I ran over a rabbit on the way to work this week.

Hitting wildlife seems to be a rite of passage for Whidbey Islanders, but I still feel like scum. It wasn’t a deer, but why couldn’t it have been a caterpillar?

Looking in my rearview mirror at the indistinct lump in the roadway, I steeled myself for the  grizzly task of moving my poor victim out of the street. I’ll spare you the details, but it turns out my conscience may be clear as I now strongly suspect it was killed earlier that morning by another motorist.

Standing under the summer sun, I rejoiced that I wasn’t the murderer after all, just a donkey who ran over a corpse. My guilt began to evaporate, being replaced with self-righteous relief, but it didn’t last. Driving the rest of the way to work, I knew I bore responsibility. Whether the rabbit died by my hand or not, the fact is I didn’t see it until it was too late. I could have driven slower, made sure all the fog was off my windshield before leaving the driveway, or simply been watching more carefully.

The point is some mistakes simply can’t be taken back, and on the eve of graduation night my hope is that this little confession, that I am a bunny killer, reaches the class of 2014. Automobiles are dangerous, and combined with drugs or alcohol they’re just plain deadly.

According to the National Highway Traffic Safety Administration, more than 10,000 people died in alcohol-impaired driving crashes in 2012 — that’s one person every 51 minutes, or to put it in Whidbey terms, about half the population of Oak Harbor.

Such statistics seem distant, a thing that happens in other communities and could never touch our fuzzy and happy community. Sadly, our very own horror stories remind us that is not so.
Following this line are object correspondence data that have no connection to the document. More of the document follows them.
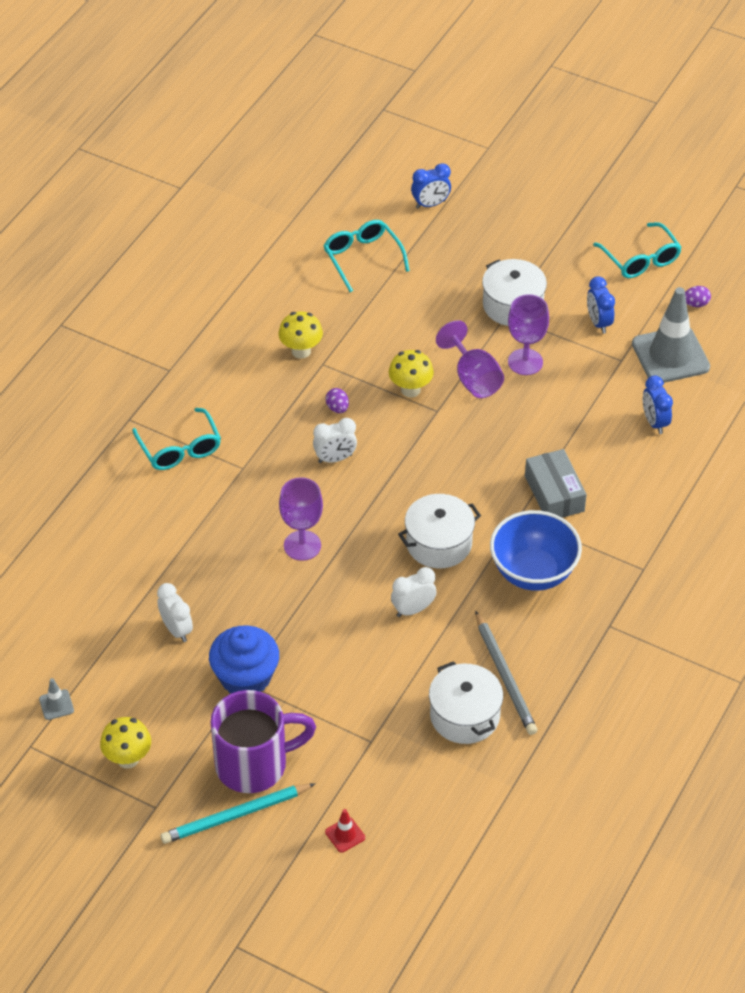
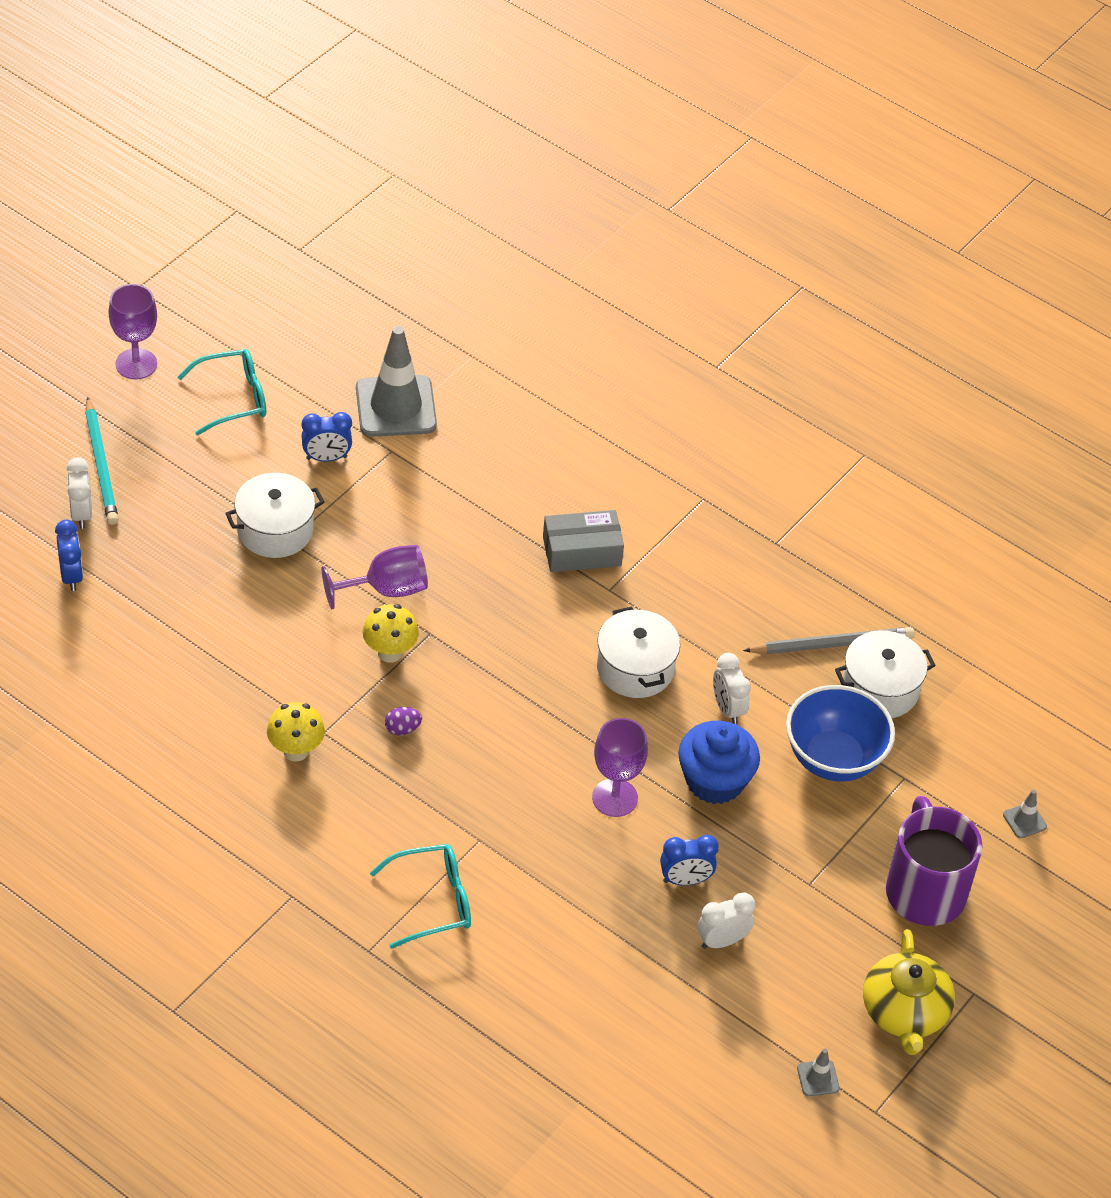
camera: 85 degrees left, 0 degrees up
(128, 759) = (904, 1012): yellow mushroom -> yellow teapot
(235, 815) = (991, 917): turquoise pencil -> turquoise pencil (101, 465)
(245, 677) = (802, 881): blue cupcake -> blue cupcake (714, 781)
(335, 458) = (484, 744): white clock -> white clock (81, 514)
(345, 835) = (1024, 821): red traffic cone -> grey traffic cone
(362, 258) = (147, 662): turquoise glasses -> none
(525, 362) = (372, 537): purple goblet -> purple goblet (136, 364)
(533, 572) = (692, 592): blue bowl -> blue bowl (833, 759)
(654, 422) = (494, 443): blue clock -> blue clock (685, 880)
(696, 304) = (320, 367): purple egg -> none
The gravity and finality of this lesson hit home for me during my junior year of high school. I told a classmate that he’d better ease up with the partying because, blah, blah, blah. It was a joke, but there was no last laugh for either of us. A few days later he was dead, squashed under a rolled jeep that was traveling too fast down a mountain road after a late-night shindig. The driver was, of course, drunk.

People do die, it really does happen.

Graduation is a momentous occasion, a day that will likely stay with you forever. Don’t mar it with the wrong memories. Make the right choice and drive safely.